El ejercicio realizado es útil para las autoridades del gobierno dominicano que tienen la responsabilidad de ejecutar las políticas de manejo y control de la pandemia. El mensaje es claro: hacer pruebas masivas no serviría de mucho si al mismo tiempo no imponemos una institucionalidad rigurosa para el aislamiento o distanciamiento de los contagiados y, sobre todo, para el rastreo de personas que estuvieron en contacto con cada nuevo contagiado. Las nuevas autoridades han indicado que van a aumentar considerablemente el número de pruebas, una decisión que va en la dirección correcta y que todos debemos apoyar. Entre el 17 de agosto y el 17 de septiembre del 2020, el promedio diario de pruebas alcanzó 3,527, ligeramente por debajo del promedio de los 32 días previos (16 de julio – 16 de agosto) ascendente a 3,837. La meta es llevar el número de muestras diarias a 7,000. Si este esfuerzo no se hace acompañar de reglas claras para el aislamiento de los contagiados y mecanismos efectivos de rastreo de contactos, no podemos asegurar que los resultados son los que deseamos.
Estamos conscientes que la democracia muchas veces no favorece la imposición de reglas estrictas, mucho menos en regiones con una marcada vocación de irrespeto hacia las políticas que emanan del Estado y una pose irracional de abrazar la libertad sin importar que ese abrazo afecte la salud de los demás. En el Asia, posiblemente derivado de las enseñanzas de Confucio, existe el convencimiento de que el orden es un prerrequisito clave para el buen funcionamiento de una sociedad. Ese orden, para que prevalezca, requiere que todos acepten el rol de las relaciones jerárquicas. Esto no significa que los ciudadanos reverencien a sus gobernantes, pero sí que obedezcan y cumplan con las normas y reglas establecidas.
Mientras en China (3), Corea del Sur (7), Hong Kong (14), Japón (12), Malasia (4), Singapur (5), Tailandia (0.8), Vietnam (0.4), y Taiwán (0.3) han logrado enfrentar exitosamente la pandemia del Covid-19, como revela la métrica entre paréntesis de fallecidos por millón de habitante, que oscila entre 0.3 y 14, otras regiones no han logrado hacerlo. Estados Unidos, con 615, exhibe una mortalidad superior al promedio de la América Latina y el Caribe, donde la métrica oscila entre 10 y 946 por millón de habitantes.

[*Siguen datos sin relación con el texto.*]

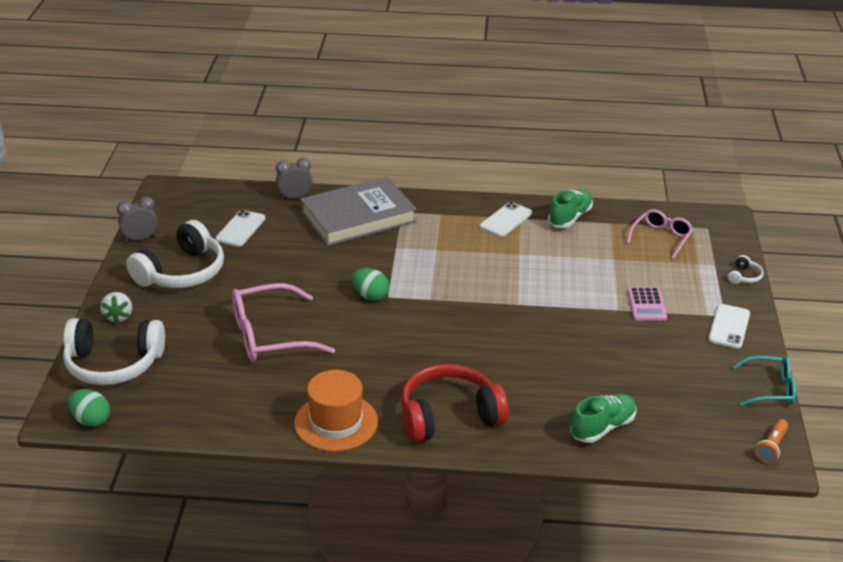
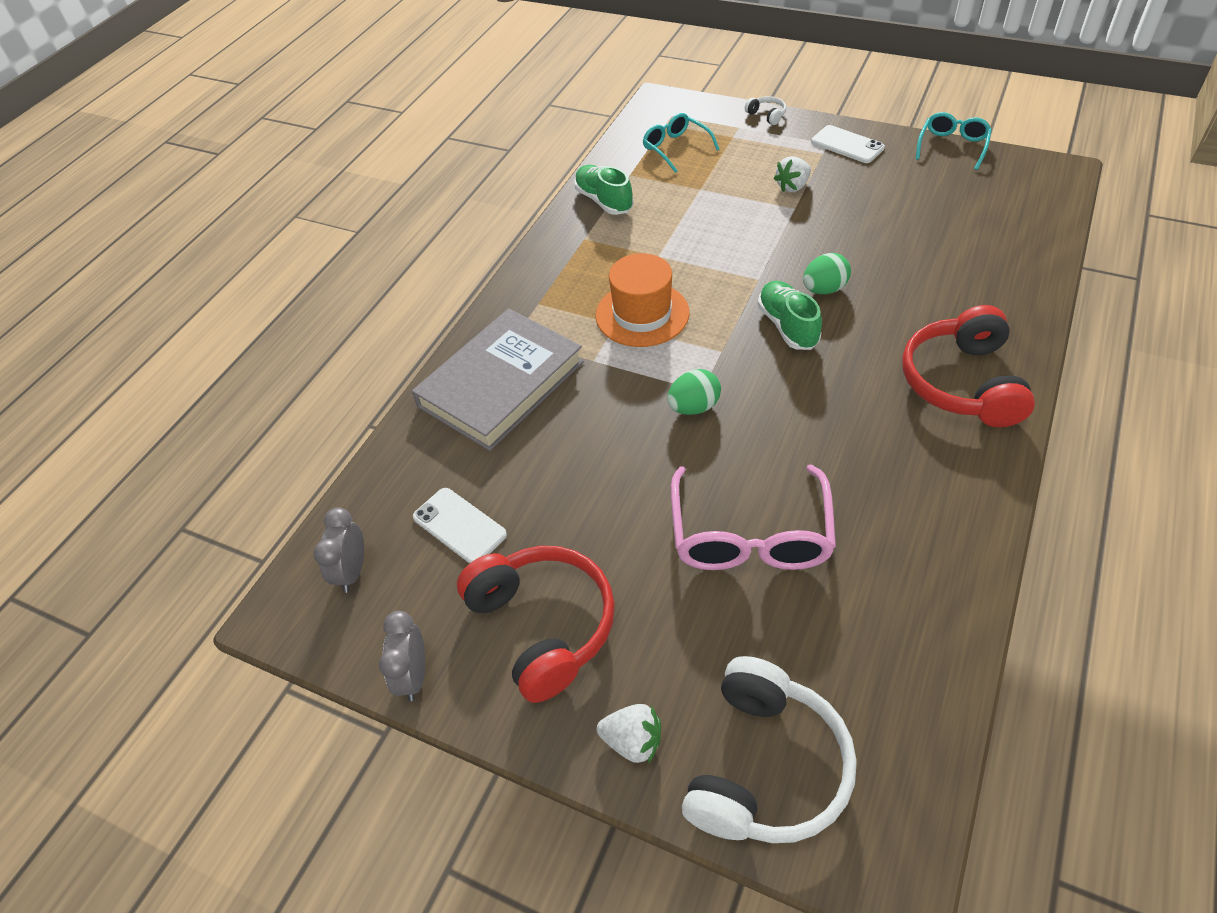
camera: 65 degrees left, 15 degrees up
(91, 420) = (912, 823): green egg -> green egg (824, 289)
(182, 272) = (543, 625): white headphones -> red headphones
(295, 197) = (411, 444): grey clock -> grey clock (352, 571)
(336, 422) = (960, 495): orange hat -> orange hat (642, 314)
(358, 217) = (501, 384): grey book -> grey book turned 45 degrees clockwise
(506, 220) = (582, 251): white phone -> none
(602, 427) = (999, 267): green shoe -> green shoe (787, 326)
(646, 305) = (792, 186): pink calculator -> white strawberry
(661, 238) = (675, 148): pink glasses -> turquoise glasses
(771, 447) = (1041, 168): orange flashlight -> none

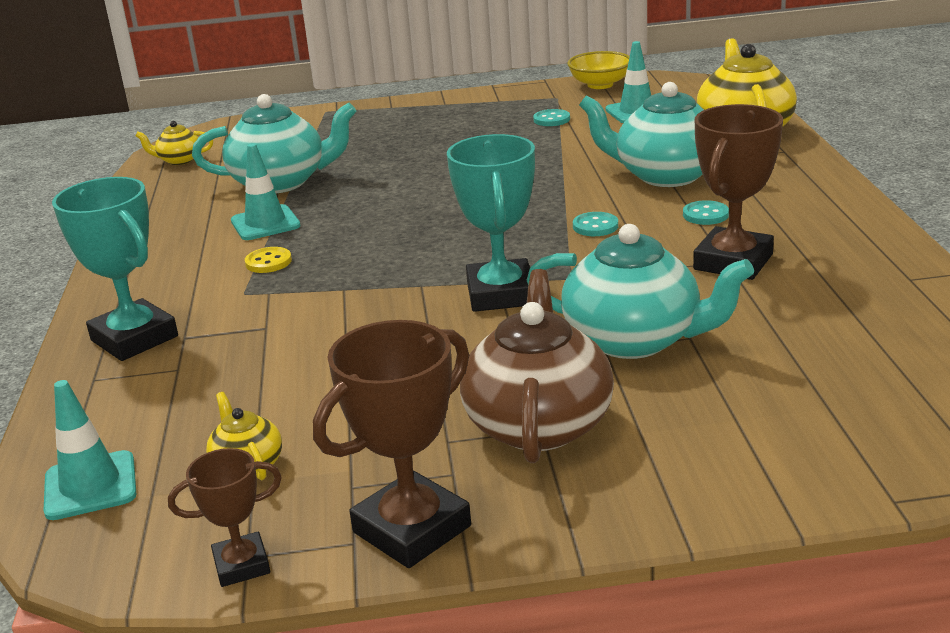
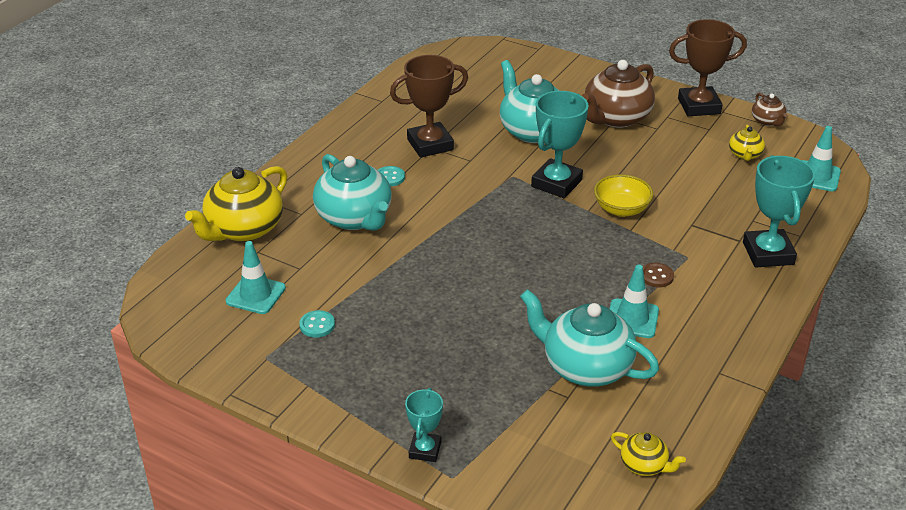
camera: 145 degrees left, 10 degrees up
(241, 565) = (767, 121): brown trophy -> brown teapot
(268, 262) = (656, 276): yellow button -> brown button
(362, 111) = (425, 450): none -> turquoise trophy
(595, 226) = (452, 201): turquoise button -> none
(600, 85) = (209, 354): yellow bowl -> yellow bowl (621, 209)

Es cierto que los asiáticos habían enfrentado otros virus en el pasado que los prepararon mejor para hacer frente al Covid-19. Pero también es cierto que son más proclives que nosotros a respetar las reglas y políticas que emanan de los gobiernos. En Estados Unidos, por ejemplo, algunos rechazan la imposición del uso de mascarilla porque entienden que viola sus derechos constitucionales. Otros preanuncian que no permitirán que se les vacune porque esa prescripción choca con sus convicciones religiosas. A los defensores de sus derechos constitucionales y a los fundamentalistas religiosos no les importa la externalidad negativa que sus decisiones generan en los demás. Cuando los dictámenes del gobierno no son obedecidos, porque se perciben como violatorios de la libertad o las convicciones religiosas, reina el caos e ingresamos a la selva. La nación se fragmenta y el retroceso es inevitable. Nadie debería sorprenderse si el Covid-19 termina transformándose en un acelerador del predominio que tendrá Asia en el siglo XXI.